Urban renewal can’t return a place to its original state and isn’t trying, said Marie Law Adams, an associate professor of architecture at Northeastern University.
Instead, the goal may be to promote natural processes that serve people and wildlife by increasing tree cover to reduce summer heat, conserve air and keep more animals alive. Or installing bioswales that filter rainwater from parking lots instead of allowing it to pollute rivers.
“We have to learn from the mistakes of the middle of the 20th century – fixing everything, building everything with storage facilities” like dams and pipelines, Adams said.
Greater metro Detroit shows how people’s actions can contribute to revitalization, whether intentional or not.
Hundreds of homes and buildings were abandoned as the struggling city’s population dropped more than 60 percent from its peak of 1.8 million in the 1950s. Many were razed, leaving vacant tracts inhabited by plants and animals. Non-profit groups planted trees, community gardens and pollinating shrubs.
Conservation efforts also brought back ospreys and peregrine falcons. Black eagles also found a way back when the ban on DDT and other pesticides helped to increase their numbers across the country. Pollution control laws and state-sponsored cleanups made nearby streams hospitable to sturgeon, whitefish, beavers and wild plants, such as wild celery.
“Detroit is a classic example of urban renewal,” said John Hartig, a marine scientist at the University of Windsor near Ontario, Canada and former director of the Detroit River International Wildlife Refuge. “It’s more organic than method. We created the conditions, things improved in places, and the local species came back.”
For Harris — a Yale biologist, formerly of the University of Michigan — Detroit provides a unique foundation for studying urban wildlife.

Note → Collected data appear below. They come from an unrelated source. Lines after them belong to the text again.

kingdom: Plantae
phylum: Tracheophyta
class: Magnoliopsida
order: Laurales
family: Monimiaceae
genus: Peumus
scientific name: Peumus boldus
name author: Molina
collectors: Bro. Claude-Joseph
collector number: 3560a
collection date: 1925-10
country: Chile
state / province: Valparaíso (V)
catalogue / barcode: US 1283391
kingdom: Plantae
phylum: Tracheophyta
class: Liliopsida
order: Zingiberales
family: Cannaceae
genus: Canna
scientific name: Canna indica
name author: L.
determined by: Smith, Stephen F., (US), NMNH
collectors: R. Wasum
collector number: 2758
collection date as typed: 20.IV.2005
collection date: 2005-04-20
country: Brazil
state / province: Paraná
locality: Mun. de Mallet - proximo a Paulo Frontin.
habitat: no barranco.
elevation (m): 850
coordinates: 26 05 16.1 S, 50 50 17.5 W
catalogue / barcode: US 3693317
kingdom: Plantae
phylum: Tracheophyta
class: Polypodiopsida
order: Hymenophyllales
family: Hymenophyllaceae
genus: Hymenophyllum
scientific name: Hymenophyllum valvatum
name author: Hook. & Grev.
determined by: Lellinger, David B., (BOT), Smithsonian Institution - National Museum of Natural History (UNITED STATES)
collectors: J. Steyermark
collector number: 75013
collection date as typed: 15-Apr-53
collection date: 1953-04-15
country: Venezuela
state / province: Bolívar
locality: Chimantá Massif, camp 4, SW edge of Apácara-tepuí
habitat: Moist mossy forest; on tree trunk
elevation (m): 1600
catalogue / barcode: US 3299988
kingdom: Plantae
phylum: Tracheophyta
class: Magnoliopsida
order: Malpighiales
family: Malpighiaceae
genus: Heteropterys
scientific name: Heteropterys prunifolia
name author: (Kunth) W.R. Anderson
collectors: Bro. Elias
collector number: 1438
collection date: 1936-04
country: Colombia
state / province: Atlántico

Unlike many big cities, the population is declining, although its roads, buildings and other infrastructure remain. And there are different places. Landscapes range from large lakes and rivers to neighborhoods – some inhabited, some abandoned – and quiet places “you don’t know you’re in the city”, Harris said as he changed camera batteries and took notes in the wooded area. Pictures of O’Hair Park.
His group’s photographs have produced published research on how mammals interact with each other, and with people, in urban areas.
The project connects them with local residents, some excited about the coyotes and raccoons in the neighborhood, others afraid of disease or harm to their pets.
It’s a learning opportunity, Harris said — about proper waste disposal, resisting the temptation to feed wildlife and the importance of healthy and diverse ecosystems.
Harris, a native of Philadelphia, was a child who was happy to see the occasional squirrel or deer. “Now that’s not the case. Like it or not, reform will happen. The question is, how can we prepare communities and places and groups to expect the presence of more and more wild animals?